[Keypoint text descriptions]

::::::::::

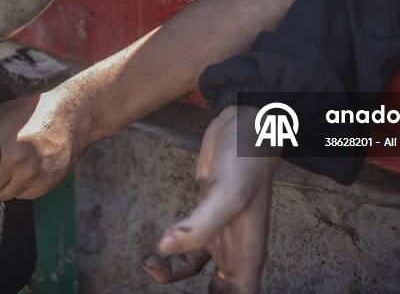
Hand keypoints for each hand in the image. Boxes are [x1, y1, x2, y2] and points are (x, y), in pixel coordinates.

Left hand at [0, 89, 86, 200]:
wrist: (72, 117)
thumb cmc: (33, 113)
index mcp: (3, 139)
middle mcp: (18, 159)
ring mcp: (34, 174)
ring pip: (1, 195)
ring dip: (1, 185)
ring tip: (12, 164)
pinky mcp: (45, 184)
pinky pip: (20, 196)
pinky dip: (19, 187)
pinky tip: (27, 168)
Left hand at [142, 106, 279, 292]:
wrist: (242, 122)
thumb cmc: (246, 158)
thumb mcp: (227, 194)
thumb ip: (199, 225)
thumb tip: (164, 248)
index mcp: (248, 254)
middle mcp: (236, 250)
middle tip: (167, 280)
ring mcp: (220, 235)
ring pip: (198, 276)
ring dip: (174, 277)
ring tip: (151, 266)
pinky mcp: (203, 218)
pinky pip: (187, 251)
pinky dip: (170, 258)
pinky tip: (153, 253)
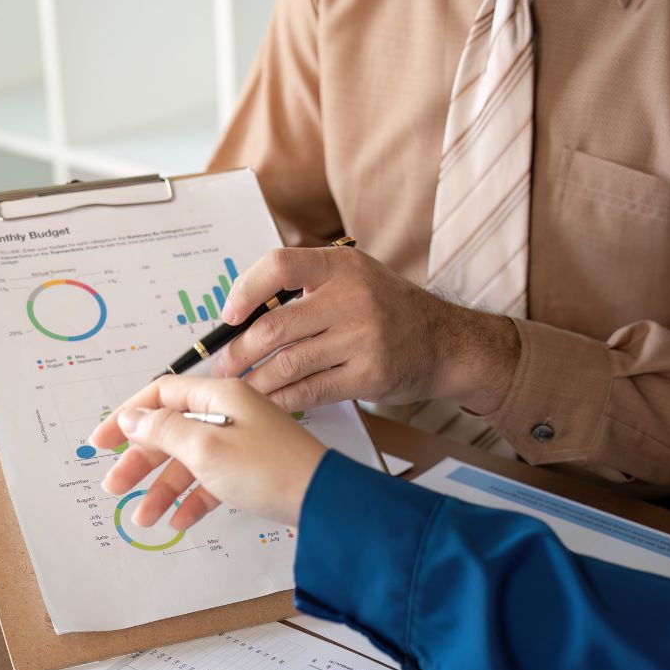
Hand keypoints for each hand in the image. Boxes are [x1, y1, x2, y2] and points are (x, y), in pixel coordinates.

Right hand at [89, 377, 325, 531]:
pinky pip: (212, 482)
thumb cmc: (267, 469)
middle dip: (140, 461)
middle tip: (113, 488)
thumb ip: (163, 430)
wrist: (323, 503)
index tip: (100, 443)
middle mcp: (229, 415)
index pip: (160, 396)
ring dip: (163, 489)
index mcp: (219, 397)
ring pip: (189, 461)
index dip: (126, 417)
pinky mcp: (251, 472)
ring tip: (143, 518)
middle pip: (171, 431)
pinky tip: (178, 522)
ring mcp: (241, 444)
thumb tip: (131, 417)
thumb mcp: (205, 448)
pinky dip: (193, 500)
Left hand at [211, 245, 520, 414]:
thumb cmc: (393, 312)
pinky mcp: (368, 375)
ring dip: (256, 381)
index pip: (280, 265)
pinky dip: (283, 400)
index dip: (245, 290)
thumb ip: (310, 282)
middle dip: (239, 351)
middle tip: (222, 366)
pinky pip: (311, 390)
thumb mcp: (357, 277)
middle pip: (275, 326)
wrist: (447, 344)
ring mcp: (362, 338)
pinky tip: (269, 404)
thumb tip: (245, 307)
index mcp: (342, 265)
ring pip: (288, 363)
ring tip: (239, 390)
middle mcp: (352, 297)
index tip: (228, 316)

::::::::::

## [Problem to work on]
Take the lines above starting at the one containing "ring pip: (198, 276)" and ending at the one containing "thumb tip: (245, 307)", and print them again exactly, without pictures.

## [Reply to the exercise]
ring pip: (198, 276)
ring dip: (174, 277)
ring tip: (151, 266)
pinky mcp: (203, 218)
pinky pip: (187, 251)
pinky dip: (170, 258)
pinky tip: (153, 253)
Hand keypoints for each hand in the image. Boxes are [x1, y1, x2, y2] and points are (x, y), in pixel coordinates.

Right hand at [89, 377, 325, 531]:
pinky pip: (212, 482)
thumb cmc: (267, 469)
middle dip: (140, 461)
middle tip: (113, 488)
thumb ip: (163, 430)
wrist: (323, 503)
index tip: (100, 443)
middle mcp: (229, 415)
index pip: (160, 396)
ring dip: (163, 489)
index mcp: (219, 397)
ring pip: (189, 461)
index dip: (126, 417)
pinky mcp: (251, 472)
ring tip: (143, 518)
middle pip: (171, 431)
pinky tip: (178, 522)
ring mcp: (241, 444)
thumb tip: (131, 417)
thumb mcp: (205, 448)
pinky dip: (193, 500)
Left hand at [211, 245, 520, 414]:
thumb cmc: (393, 312)
pinky mcp: (368, 375)
ring dip: (256, 381)
index pip: (280, 265)
pinky dip: (283, 400)
index dip: (245, 290)
thumb ip: (310, 282)
middle dip: (239, 351)
middle tip: (222, 366)
pinky pip: (311, 390)
thumb mcp: (357, 277)
middle pip: (275, 326)
wrist: (447, 344)
ring mcp: (362, 338)
pinky tip: (269, 404)
thumb tip: (245, 307)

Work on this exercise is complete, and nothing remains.